** What to work on **
Arrange every line of the entries below as a Markdown table with the columns "Row" and "Line", giving each line its own row number and skipping blank lines. Leave the pictures out of your answer.

======== Data listing

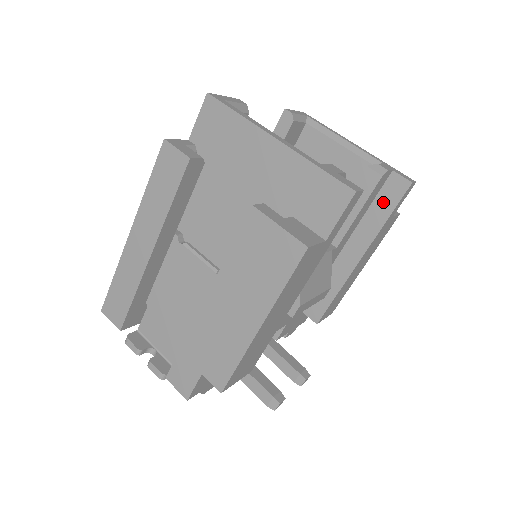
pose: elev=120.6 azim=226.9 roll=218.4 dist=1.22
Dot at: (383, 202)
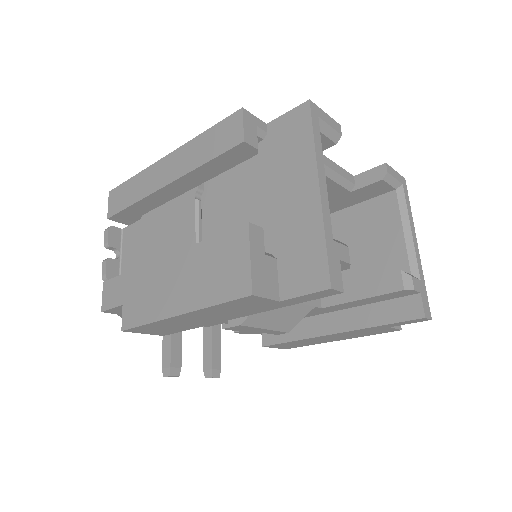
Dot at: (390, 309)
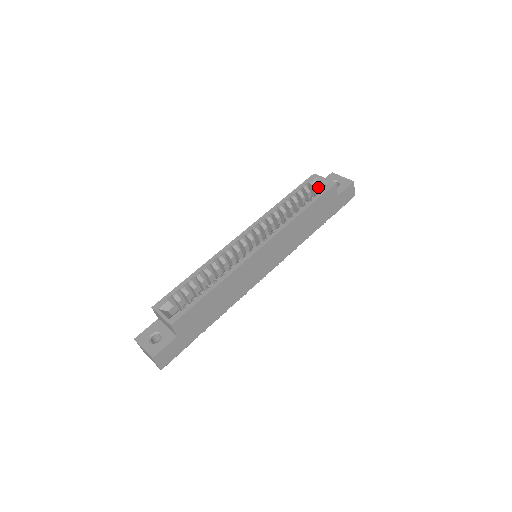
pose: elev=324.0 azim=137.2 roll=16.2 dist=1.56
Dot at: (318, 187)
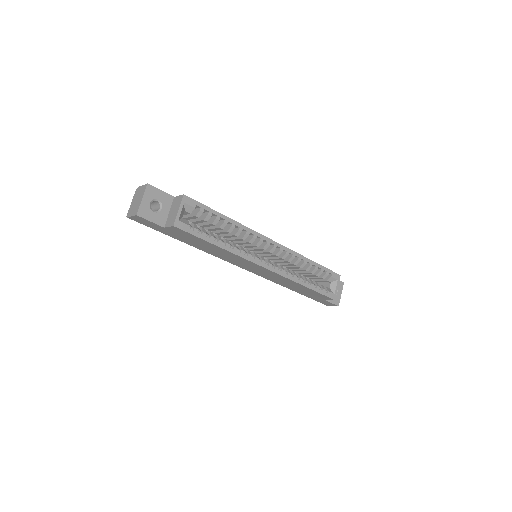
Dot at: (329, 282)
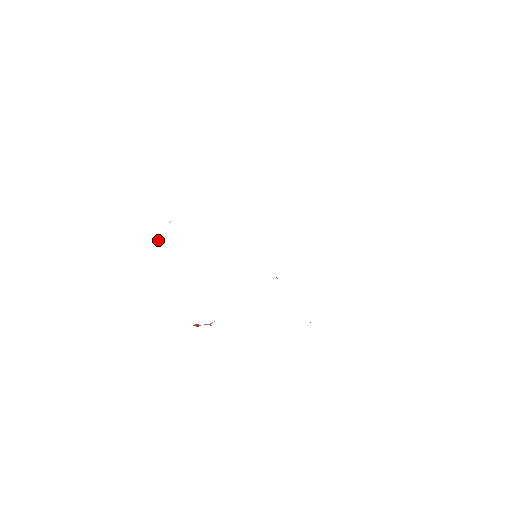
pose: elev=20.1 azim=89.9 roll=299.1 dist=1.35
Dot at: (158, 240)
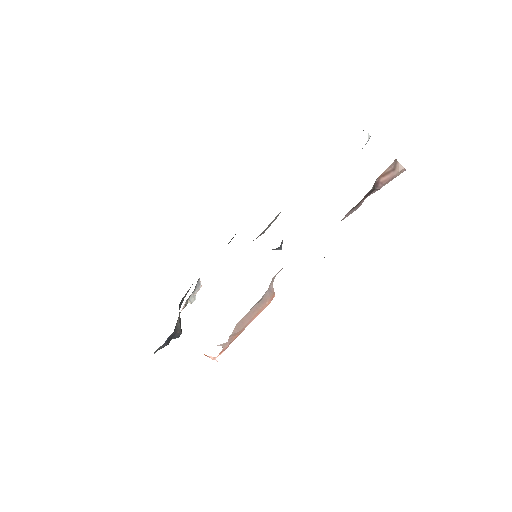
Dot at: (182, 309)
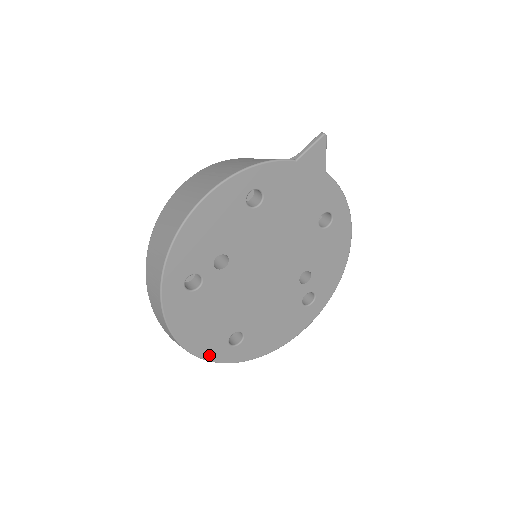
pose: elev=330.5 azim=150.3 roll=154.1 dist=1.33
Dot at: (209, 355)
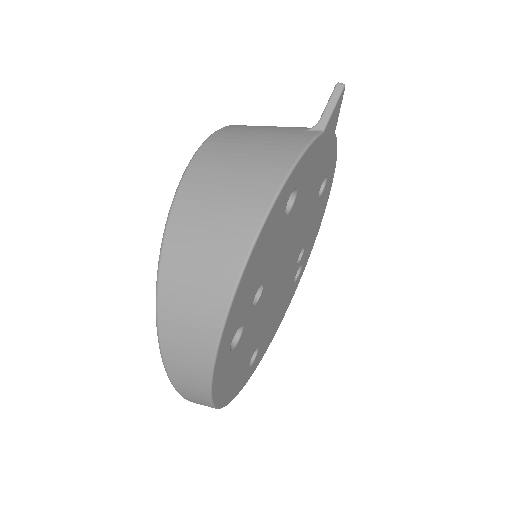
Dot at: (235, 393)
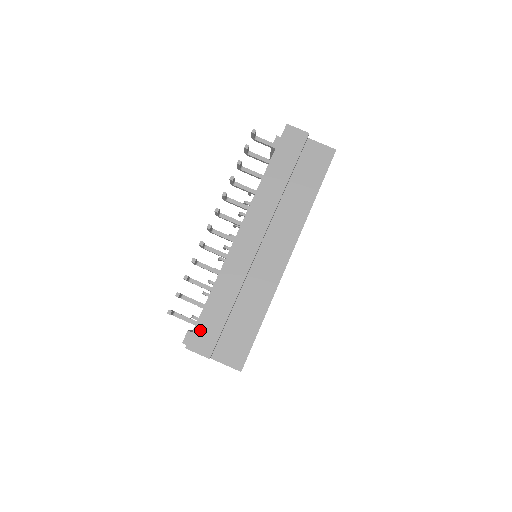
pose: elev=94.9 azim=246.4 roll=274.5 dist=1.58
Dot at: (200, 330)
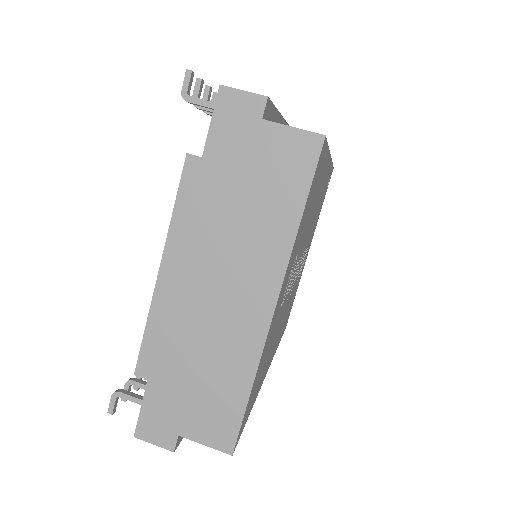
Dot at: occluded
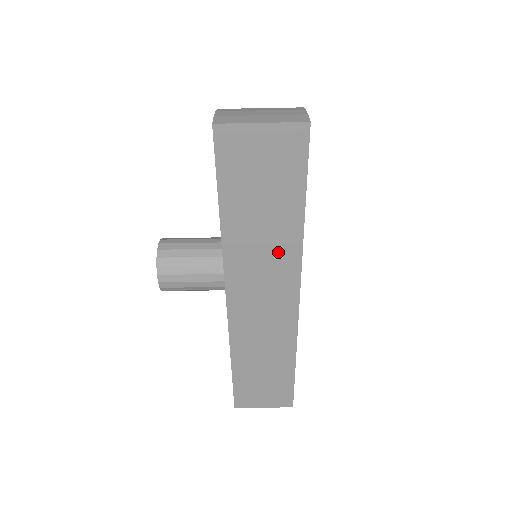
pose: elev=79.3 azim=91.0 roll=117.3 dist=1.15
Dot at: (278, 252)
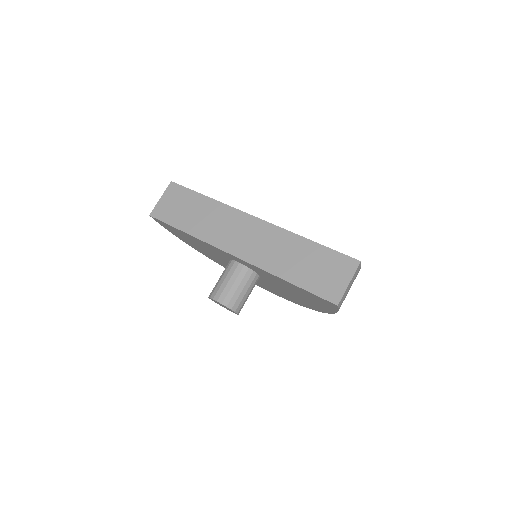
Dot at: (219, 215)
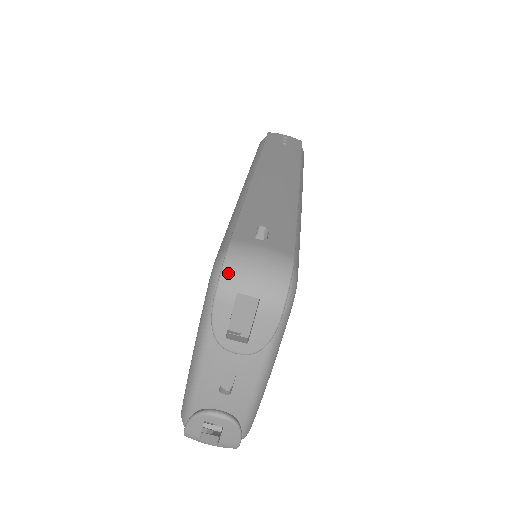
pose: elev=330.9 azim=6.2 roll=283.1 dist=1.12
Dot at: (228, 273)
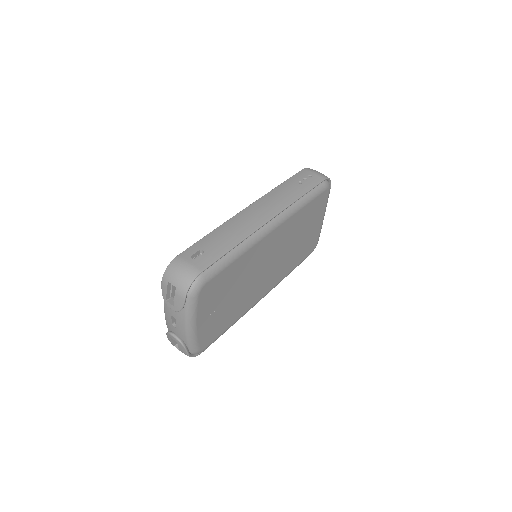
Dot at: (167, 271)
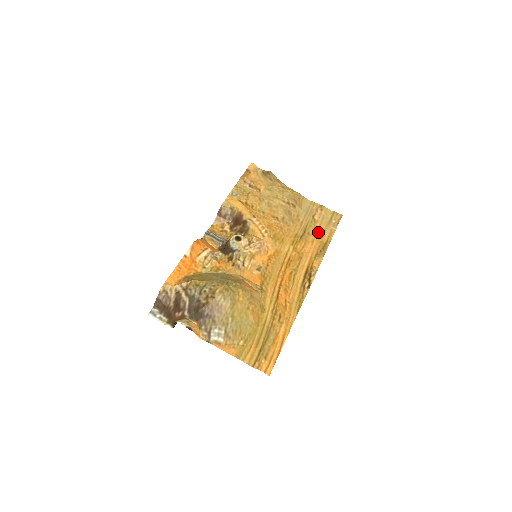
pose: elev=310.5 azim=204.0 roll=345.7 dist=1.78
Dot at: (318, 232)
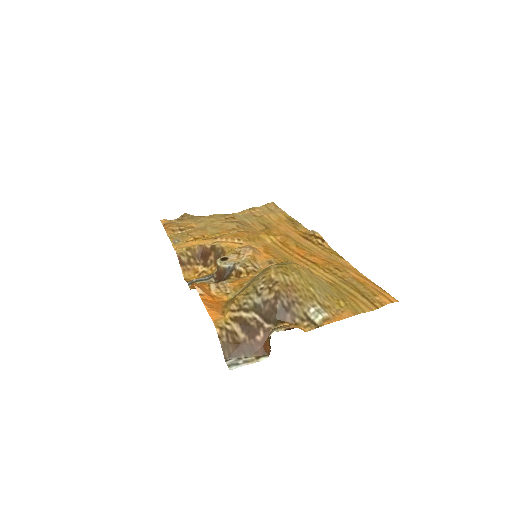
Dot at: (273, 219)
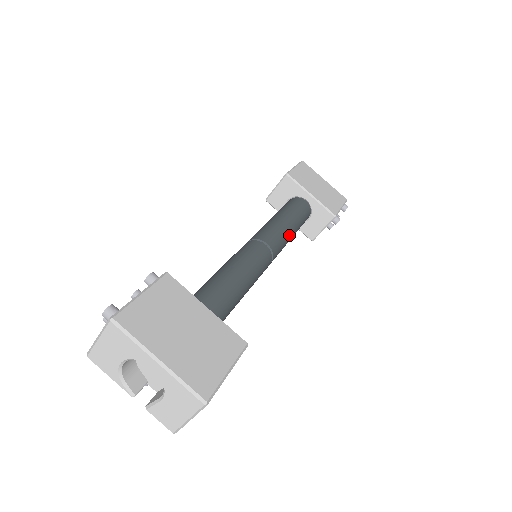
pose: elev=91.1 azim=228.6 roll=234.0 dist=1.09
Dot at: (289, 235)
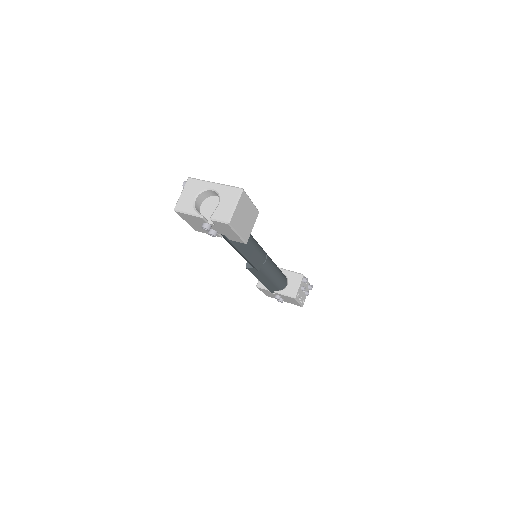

================

** Right answer **
| Row | Line |
|---|---|
| 1 | pose: elev=120.6 azim=226.9 roll=218.4 dist=1.22 |
| 2 | Dot at: (383, 202) |
| 3 | Dot at: (390, 309) |
| 4 | pose: elev=324.0 azim=137.2 roll=16.2 dist=1.56 |
| 5 | Dot at: (318, 187) |
| 6 | Dot at: (329, 282) |
| 7 | pose: elev=20.1 azim=89.9 roll=299.1 dist=1.35 |
| 8 | Dot at: (158, 240) |
| 9 | Dot at: (182, 309) |
| 10 | pose: elev=330.5 azim=150.3 roll=154.1 dist=1.33 |
| 11 | Dot at: (209, 355) |
| 12 | Dot at: (235, 393) |
| 13 | pose: elev=94.9 azim=246.4 roll=274.5 dist=1.58 |
| 14 | Dot at: (200, 330) |
| 15 | Dot at: occluded |
| 16 | pose: elev=79.3 azim=91.0 roll=117.3 dist=1.15 |
| 17 | Dot at: (278, 252) |
| 18 | Dot at: (219, 215) |
| 19 | pose: elev=330.9 azim=6.2 roll=283.1 dist=1.12 |
| 20 | Dot at: (228, 273) |
| 21 | Dot at: (167, 271) |
| 22 | pose: elev=310.5 azim=204.0 roll=345.7 dist=1.78 |
| 23 | Dot at: (318, 232) |
| 24 | Dot at: (273, 219) |
| 25 | pose: elev=91.1 azim=228.6 roll=234.0 dist=1.09 |
| 26 | Dot at: (289, 235) |